Discovery of the harmfulness of asbestos dust

Discovery of the harmfulness of asbestos dust

At the beginning of the last century first concerns regarding the risk of development of different diseases from asbestos appeared. In the United Kingdom during the inspection of industrial factories the chief inspector reported about possible health damage from asbestos exposure, as a lot of textile workers had similar diagnosis – pulmonary fibrosis. The report is dated 1898. Similar reports appeared in other European countries and Canada. Workers themselves had no idea about what is asbestos exposure and how to protect themselves from harmful consequences.

In the middle of 20th century carcinogenic effect of asbestos was significantly proved, while the first cases of asbestos-related lung cancer were considered two decades earlier, in 1930s. Only in 1976 asbestos got official status of carcinogenic mineral. The connection between mesothelioma and asbestos was defined in 1960s.  A group of asbestos miners from South Africa was analyzed, and many of them got this diagnosis. Over the next 15 years various European, Australian and American researches reported about occupational nature of mesothelioma disease. Reporters paid a lot of attention to analyzing statistics and found real relation between asbestos exposure and development of mesotheliomas of different kind.

The next steps in the development of asbestos research were limitations and regulations regarding its use. The need in improving the safety was obvious as scientists found answer to the question what is asbestos exposure, and its harmful damage to health of workers was properly analyzed. In middle 1970s the usage and sale of asbestos-containing products and pure asbestos got first rules. Framework directive 76/769/EEC contained restrictions regarding the use and sale of 5 of 6 existing types of asbestos. According to this directive only white asbestos or chrysotile stayed allowed for use except some specific products that contained it. In 1983 there was a new directive 83/477/EEC that provided rules and obligations to secure workers from the health risks due to the contact with asbestos at workplace. Among the required measures there were assessing the risk of asbestos exposure, the amount of asbestos fibers in the air, ban for limpet spraying, limitations regarding the allowed dosage of exposure. Also employees must inform workers about potential risks, provide proper medical checks, adopt security measures at workplace.

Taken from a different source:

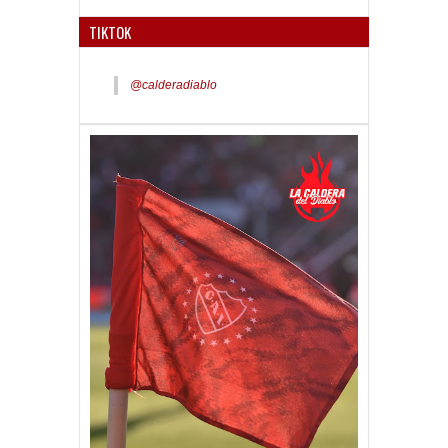
TIKTOK
@calderadiablo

At that time in Europe factories first began to do various measures to control the situation with asbestos. Since 1980 countries began banning the use of asbestos, even the chrysotile, leaving it only for necessary use (with further replacement). For example, in Denmark asbestos could only be used in cement products.

Since January 1 2005 all countries of EU are prohibited to use asbestos. This doesn’t solve the problems caused by the exposure, as latency period for the most of asbestos related diseases is more than 20 years. However, it protects future generations from the same problems. Moreover, banning asbestos doesn’t mean that none of Europeans is exposed to it. A lot of demolition work and works for removing asbestos-containing materials from buildings are still performed. And workers in these spheres are exposed to this cancerogenic material. Workers in building spheres are also at the high risk, as they often deal with renovating old buildings that are full of sources of asbestos exposure. A lot of other countries of the world still produce asbestos, more than 2 mln tons are mined every year. A worldwide ban of asbestos is not considered for now.